• _EXERCISE PROMPT_:
Leaving the pictures aside, return all of the data below exactly.

• _PROVIDED DATA_:
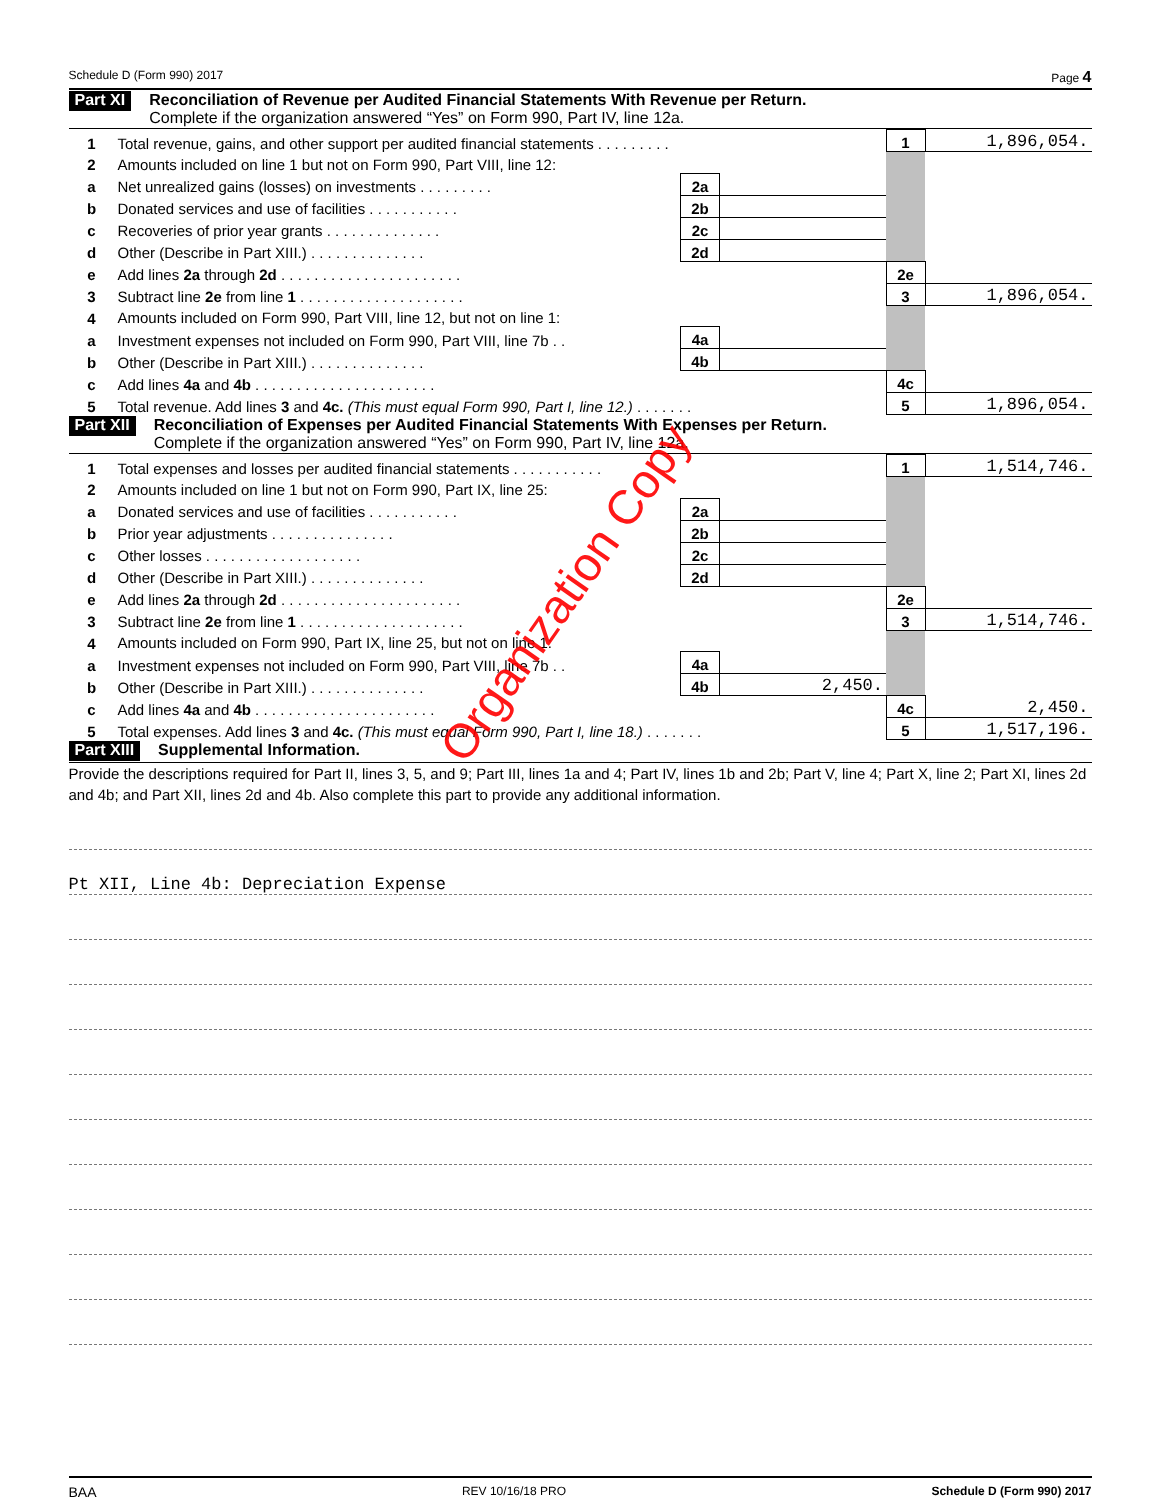Schedule D (Form 990) 2017 Page 4
Part XI Reconciliation of Revenue per Audited Financial Statements With Revenue per Return.
Complete if the organization answered “Yes” on Form 990, Part IV, line 12a.
| 1 | Total revenue, gains, and other support per audited financial statements . . . . . . . . . | | | 1 | 1,896,054. |
| 2 | Amounts included on line 1 but not on Form 990, Part VIII, line 12: | | | | |
| a | Net unrealized gains (losses) on investments . . . . . . . . . | 2a | | | |
| b | Donated services and use of facilities . . . . . . . . . . . | 2b | | | |
| c | Recoveries of prior year grants . . . . . . . . . . . . . . | 2c | | | |
| d | Other (Describe in Part XIII.) . . . . . . . . . . . . . . | 2d | | | |
| e | Add lines 2a through 2d . . . . . . . . . . . . . . . . . . . . . . | | | 2e | |
| 3 | Subtract line 2e from line 1 . . . . . . . . . . . . . . . . . . . . | | | 3 | 1,896,054. |
| 4 | Amounts included on Form 990, Part VIII, line 12, but not on line 1: | | | | |
| a | Investment expenses not included on Form 990, Part VIII, line 7b . . | 4a | | | |
| b | Other (Describe in Part XIII.) . . . . . . . . . . . . . . | 4b | | | |
| c | Add lines 4a and 4b . . . . . . . . . . . . . . . . . . . . . . | | | 4c | |
| 5 | Total revenue. Add lines 3 and 4c. (This must equal Form 990, Part I, line 12.) . . . . . . . | | | 5 | 1,896,054. |
Part XII Reconciliation of Expenses per Audited Financial Statements With Expenses per Return.
Complete if the organization answered “Yes” on Form 990, Part IV, line 12a.
| 1 | Total expenses and losses per audited financial statements . . . . . . . . . . . | | | 1 | 1,514,746. |
| 2 | Amounts included on line 1 but not on Form 990, Part IX, line 25: | | | | |
| a | Donated services and use of facilities . . . . . . . . . . . | 2a | | | |
| b | Prior year adjustments . . . . . . . . . . . . . . . | 2b | | | |
| c | Other losses . . . . . . . . . . . . . . . . . . . | 2c | | | |
| d | Other (Describe in Part XIII.) . . . . . . . . . . . . . . | 2d | | | |
| e | Add lines 2a through 2d . . . . . . . . . . . . . . . . . . . . . . | | | 2e | |
| 3 | Subtract line 2e from line 1 . . . . . . . . . . . . . . . . . . . . | | | 3 | 1,514,746. |
| 4 | Amounts included on Form 990, Part IX, line 25, but not on line 1: | | | | |
| a | Investment expenses not included on Form 990, Part VIII, line 7b . . | 4a | | | |
| b | Other (Describe in Part XIII.) . . . . . . . . . . . . . . | 4b | 2,450. | | |
| c | Add lines 4a and 4b . . . . . . . . . . . . . . . . . . . . . . | | | 4c | 2,450. |
| 5 | Total expenses. Add lines 3 and 4c. (This must equal Form 990, Part I, line 18.) . . . . . . . | | | 5 | 1,517,196. |
Part XIII Supplemental Information.
Provide the descriptions required for Part II, lines 3, 5, and 9; Part III, lines 1a and 4; Part IV, lines 1b and 2b; Part V, line 4; Part X, line 2; Part XI, lines 2d and 4b; and Part XII, lines 2d and 4b. Also complete this part to provide any additional information.
Pt XII, Line 4b: Depreciation Expense
Organization Copy
BAA REV 10/16/18 PRO Schedule D (Form 990) 2017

• _YOUR RESPONSE_:
Schedule D (Form 990) 2017 Page 4
Part XI Reconciliation of Revenue per Audited Financial Statements With Revenue per Return.
Complete if the organization answered “Yes” on Form 990, Part IV, line 12a.
| 1 | Total revenue, gains, and other support per audited financial statements . . . . . . . . . | | | 1 | 1,896,054. |
| 2 | Amounts included on line 1 but not on Form 990, Part VIII, line 12: | | | | |
| a | Net unrealized gains (losses) on investments . . . . . . . . . | 2a | | | |
| b | Donated services and use of facilities . . . . . . . . . . . | 2b | | | |
| c | Recoveries of prior year grants . . . . . . . . . . . . . . | 2c | | | |
| d | Other (Describe in Part XIII.) . . . . . . . . . . . . . . | 2d | | | |
| e | Add lines 2a through 2d . . . . . . . . . . . . . . . . . . . . . . | | | 2e | |
| 3 | Subtract line 2e from line 1 . . . . . . . . . . . . . . . . . . . . | | | 3 | 1,896,054. |
| 4 | Amounts included on Form 990, Part VIII, line 12, but not on line 1: | | | | |
| a | Investment expenses not included on Form 990, Part VIII, line 7b . . | 4a | | | |
| b | Other (Describe in Part XIII.) . . . . . . . . . . . . . . | 4b | | | |
| c | Add lines 4a and 4b . . . . . . . . . . . . . . . . . . . . . . | | | 4c | |
| 5 | Total revenue. Add lines 3 and 4c. (This must equal Form 990, Part I, line 12.) . . . . . . . | | | 5 | 1,896,054. |
Part XII Reconciliation of Expenses per Audited Financial Statements With Expenses per Return.
Complete if the organization answered “Yes” on Form 990, Part IV, line 12a.
| 1 | Total expenses and losses per audited financial statements . . . . . . . . . . . | | | 1 | 1,514,746. |
| 2 | Amounts included on line 1 but not on Form 990, Part IX, line 25: | | | | |
| a | Donated services and use of facilities . . . . . . . . . . . | 2a | | | |
| b | Prior year adjustments . . . . . . . . . . . . . . . | 2b | | | |
| c | Other losses . . . . . . . . . . . . . . . . . . . | 2c | | | |
| d | Other (Describe in Part XIII.) . . . . . . . . . . . . . . | 2d | | | |
| e | Add lines 2a through 2d . . . . . . . . . . . . . . . . . . . . . . | | | 2e | |
| 3 | Subtract line 2e from line 1 . . . . . . . . . . . . . . . . . . . . | | | 3 | 1,514,746. |
| 4 | Amounts included on Form 990, Part IX, line 25, but not on line 1: | | | | |
| a | Investment expenses not included on Form 990, Part VIII, line 7b . . | 4a | | | |
| b | Other (Describe in Part XIII.) . . . . . . . . . . . . . . | 4b | 2,450. | | |
| c | Add lines 4a and 4b . . . . . . . . . . . . . . . . . . . . . . | | | 4c | 2,450. |
| 5 | Total expenses. Add lines 3 and 4c. (This must equal Form 990, Part I, line 18.) . . . . . . . | | | 5 | 1,517,196. |
Part XIII Supplemental Information.
Provide the descriptions required for Part II, lines 3, 5, and 9; Part III, lines 1a and 4; Part IV, lines 1b and 2b; Part V, line 4; Part X, line 2; Part XI, lines 2d and 4b; and Part XII, lines 2d and 4b. Also complete this part to provide any additional information.
Pt XII, Line 4b: Depreciation Expense
Organization Copy
BAA REV 10/16/18 PRO Schedule D (Form 990) 2017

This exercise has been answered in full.